The Benedictine abbey of St. Gall in Switzerland is one of the places where manuscripts travelled down the centuries.  Founded in the Dark Ages, it’s collection crops up in many a discussion of ancient texts.  Quintillian was found here by Poggio, for instance.  There is still a very substantial collection there in the possession of the Roman Catholic church, although the abbey was expropriated in 1805.

I was delighted to learn today from Evangelical Textual Criticism that St. Gall are digitising their collection and placing it online.  Of course ETC are mainly interested in biblical mss; but the rest of us will be interested in the other mss!  The website is here.  Currently there are 144 mss online.

An article in the NY Times says that they have recently received a grant of $1m from the Andrew W. Mellon Foundation to scan the 355 mss in their collection which were written before 1000 AD.  This tells us that the Swiss intend to digitise all 7,000 medieval mss in that country — wonderful news indeed, and one that must benefit scholars greatly.  Full marks to the Foundation for funding it.  That works out at around $3,000 per manuscript; quite a bit, but getting much closer than the British Library ever has to the real cost to doing the work.
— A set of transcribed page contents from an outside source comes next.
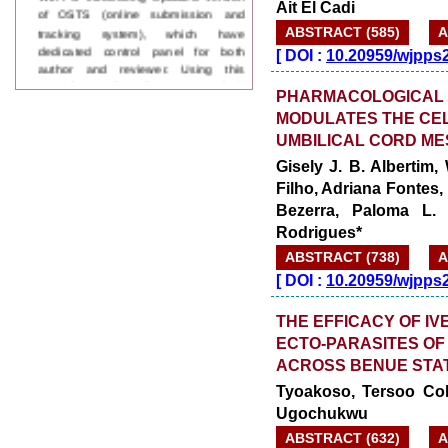
Ait El Cadi
tracking system), which have
ABSTRACT (585)
A
dedicated control panel for both
author and reviewer. Using this
[
DOI :
10.20959/wjpps
control panel author can submit
manuscript
PHARMACOLOGICAL 
Call for Paper
MODULATES THE CEL
WJPPS Invited to submit your
UMBILICAL CORD M
valuable manuscripts for Coming
Issue.
Gisely J. B. Albertim,
ICV
Filho, Adriana Fontes, 
WJPPS Rank with Index
Bezerra, Paloma L. 
Copernicus Value
84.65
due to
Rodrigues*
high reputation at International
Level
ABSTRACT (738)
A
Scope Indexed
[
DOI :
10.20959/wjpps
WJPPS is indexed in Scope Database
based on the recommendation of the
THE EFFICACY OF I
Content Selection Committee (CSC).
ECTO-PARASITES OF
WJPPS: New Impact Factor 2026
WJPPS Impact Factor has been
ACROSS BENUE STA
Increased to
for Year 2026.
8.485
Tyoakoso, Tersoo Col
WJPPS: AUGUST ISSUE PUBLISHED
Ugochukwu
2026
Issue has
AUGUST
been successfully
ABSTRACT (632)
A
All credit is due to Ernst Tremp, the library director.  It seems that he thought up the project after seeing widespread flooding in Dresden in 2002 which damaged many artworks.  It is great to see a library director who grasps what should be obvious; that manuscripts must be photographed and must be made accessible or they WILL be lost in the mischances of the years.

The site has an English interface.  I had a browse by author to see what’s in there, which gave a short list, and then by title to see the rest.  Most of the stuff is 9th century, it seems.  There’s a 9th century ‘Hegesippus’ (Latin Josephus’ Wars); an copy of Isidore of Seville’s Etymologiae from ca. 900; a bunch of biblical commentaries by Jerome of the same date; Lucan, Pharsalia, 11th c.; Martianus Capella; Orosius; Prudentius; a 9th century astronomical/computistical text; a bunch of composite manuscripts; several volumes of fragmenta rescripta or reused palimpsest parchment pages from late antique books.

Nothing of great interest to me, so far; but still very useful indeed to have available.  My only query: why don’t they make the mss into PDF’s, like Google do?  These itsy-bitsy one-page-at-a-time custom interfaces are a pain to work with.